METHOD: A retrospective study of 15 patients who consecutively underwent 17 surgeries between July 2008 and June 2012 and were followed up for 1 year.
RESULTS: A mean of 1433.3 FUs and 3019.8 hairs were implanted per surgery. The mean surgical duration was 10 hours and 23 minutes. Satisfactory hair growth occurred, and results were visible at 6 months onward with few complications.
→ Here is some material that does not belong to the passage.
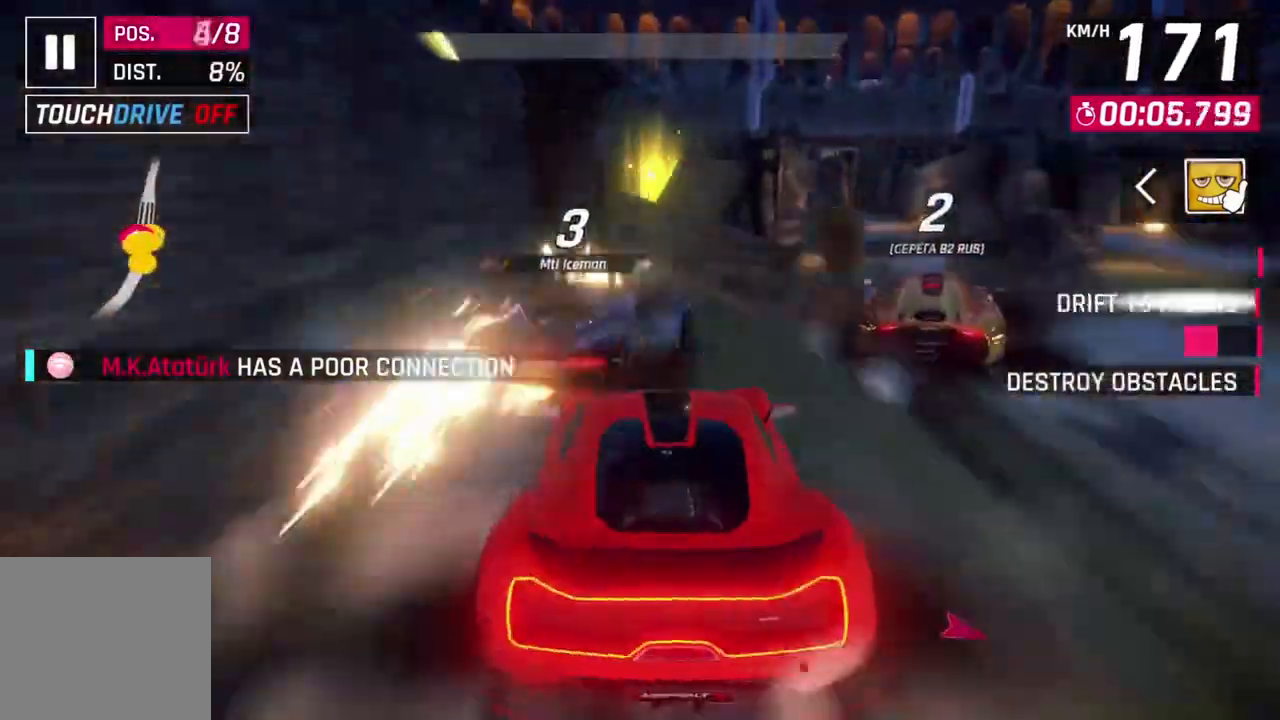
{"dt_ms": 500, "buttons": ["A", "R1"], "left_stick": "center"}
Of the 15 patients, two required a second session.
CONCLUSIONS: The technique used here enabled delicate manipulation of the FUs and high-density implantation that achieved good results within one session but required an above-average execution time and should be restricted to small areas requiring greater density.
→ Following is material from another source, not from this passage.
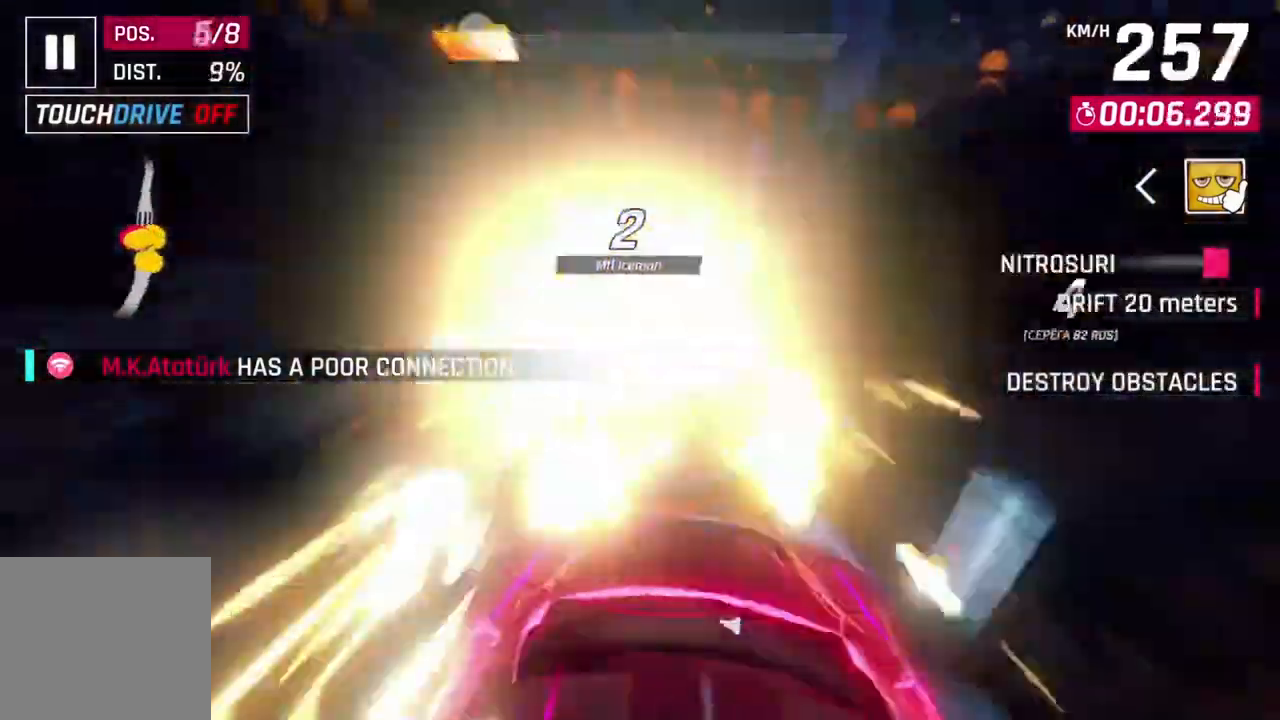
{"dt_ms": 500, "buttons": ["A", "R1"], "left_stick": "center", "events": []}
Keywords: Hair follicle; Transplantation; Alopecia; Hair transplantation.

RESUMO

INTRODUÇÃO: O transplante capilar de unidades foliculares (UFs) é a técnica que permite a obtenção dos resultados mais naturais. A implantação de 20 a 25 UF/cm2 possui baixo risco de dano aos folículos e tem resultado satisfatório com duas sessões. Densidade superior a 30-35 UF/cm2 permite resultado com uma única sessão, mas aumenta os riscos de dano ao folículo e perda de crescimento dos fios. O objetivo do estudo foi relatar a experiência de 15 casos de transplante capilar com implantação de 30 ou mais UF/cm2, com incisões previamente realizadas e utilizando um instrumento cirúrgico modificado para facilitar a implantação.
MÉTODO: Foi realizado estudo retrospectivo de 15 pacientes submetidos em sequência a um total de 17 cirurgias, no período de julho de 2008 a junho de 2012, com tempo de seguimento de 1 ano.
RESULTADOS: Foi implantada uma quantidade média de 1433,3 UF e 3019,8 fios por cirurgia. O tempo médio de duração das cirurgias foi de 10 horas e 23 minutos. Ocorreu crescimento satisfatório dos fios com resultado visível a partir de 6 meses, com poucas complicações. Dos 15 pacientes, dois necessitaram de uma segunda sessão.
CONCLUSÕES: A técnica empregada possibilitou manipulação delicada das UFs e permitiu implantação com alta densidade, obtendo bom resultado com uma sessão, mas requer tempo de execução acima da média, devendo ter uso restrito a áreas pequenas com necessidade de maior densidade.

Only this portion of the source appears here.